“Uncle Willy” Guldy has been everyone’s favorite wacky, star-spangled uncle since the ’70s. That’s when he threw himself his annual birthday party and invited every kid in Rosendale to come feast on his birthday cake and ice cream, no forks or spoons allowed. During the festivities, a young partygoer turned to him and said, “You’re my Uncle Willy!” The legend was born.
He and Joe Misasi recently opened Uncle Willy’s Bar on North Front Street. “Don’t ask me my age, because I am going to lie,” said Willy as I flipped open my laptop to begin the interview. Uncle Willy is best known for his spectacular wardrobe mosaics of eye-catching vintage, hippy colors, patterns, textures and accessories, He’s always dressed as the bon vivant dancing through every local parade — sometimes in a cape, crown and American flag socks. He’s a blast. He’s smart. Free. And spinning up a storm to anyone who sits next to him. Talk to him and you might easily start to wonder, is this guy trippin’? Or am I trippin’? Is Uncle Willy maybe kinda burnt from enjoying his hippy days so much? “Yes, the Christmas tree will be up till July, so you will have plenty of time to enjoy it,” he says.
Carrie Jones Ross: Where were you born and raised?
Uncle Willy: Kingston, N.Y. I’m a local. I went to Kingston High school. Daytona Beach Junior College after I got out of the service. I tried to go back to the high school to learn some secretarial stuff for shorthand, but the guy knew what I was up to, and so he recommended that I go to Daytona Beach Junior College instead of trying to be in a classroom. He knew I wanted to be in a classroom with all the girls; imagine at that time that girls wore crinolines, slips, lots of clothes in the Northeast. But then in Florida it was warm and sandy and they wore bikinis and being 17 years old, I had died and gone to Girl Paradise Heaven, so it brought out the best in me and my eyesight improved.

== WORK INSTRUCTIONS ==
Repeat word for word the part of the Uncle Willy interview starting at "He and Joe Misasi" and ending at "born and raised?".

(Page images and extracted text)
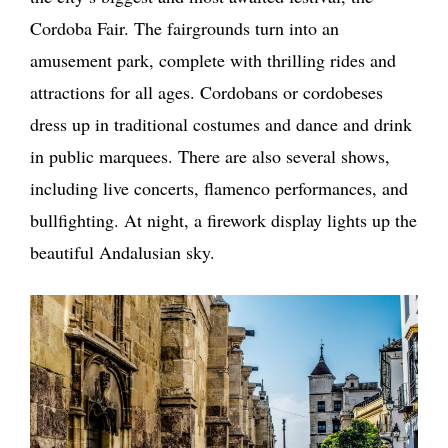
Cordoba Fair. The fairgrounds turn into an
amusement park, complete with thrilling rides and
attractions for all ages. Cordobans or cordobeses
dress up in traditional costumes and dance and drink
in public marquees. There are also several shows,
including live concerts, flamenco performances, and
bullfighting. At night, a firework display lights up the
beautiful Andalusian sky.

...

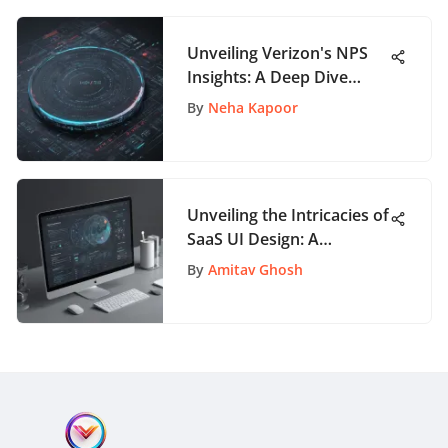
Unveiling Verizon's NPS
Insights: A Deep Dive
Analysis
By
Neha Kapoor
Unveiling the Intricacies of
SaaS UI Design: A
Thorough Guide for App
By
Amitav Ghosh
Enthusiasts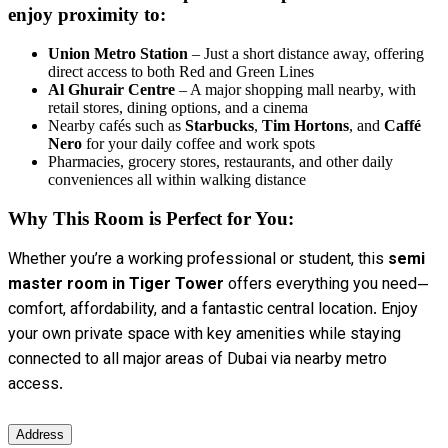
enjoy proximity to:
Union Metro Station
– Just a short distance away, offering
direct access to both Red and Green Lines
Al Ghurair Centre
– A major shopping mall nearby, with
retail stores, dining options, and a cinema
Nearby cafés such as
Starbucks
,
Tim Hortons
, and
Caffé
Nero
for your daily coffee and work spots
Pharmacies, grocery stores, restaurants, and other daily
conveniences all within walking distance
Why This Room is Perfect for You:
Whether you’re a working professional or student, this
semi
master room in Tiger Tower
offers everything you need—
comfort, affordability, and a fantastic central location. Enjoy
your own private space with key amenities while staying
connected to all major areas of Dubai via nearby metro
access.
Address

== RESULT FOR THIS TASK ==
He and Joe Misasi recently opened Uncle Willy’s Bar on North Front Street. “Don’t ask me my age, because I am going to lie,” said Willy as I flipped open my laptop to begin the interview. Uncle Willy is best known for his spectacular wardrobe mosaics of eye-catching vintage, hippy colors, patterns, textures and accessories, He’s always dressed as the bon vivant dancing through every local parade — sometimes in a cape, crown and American flag socks. He’s a blast. He’s smart. Free. And spinning up a storm to anyone who sits next to him. Talk to him and you might easily start to wonder, is this guy trippin’? Or am I trippin’? Is Uncle Willy maybe kinda burnt from enjoying his hippy days so much? “Yes, the Christmas tree will be up till July, so you will have plenty of time to enjoy it,” he says.
Carrie Jones Ross: Where were you born and raised?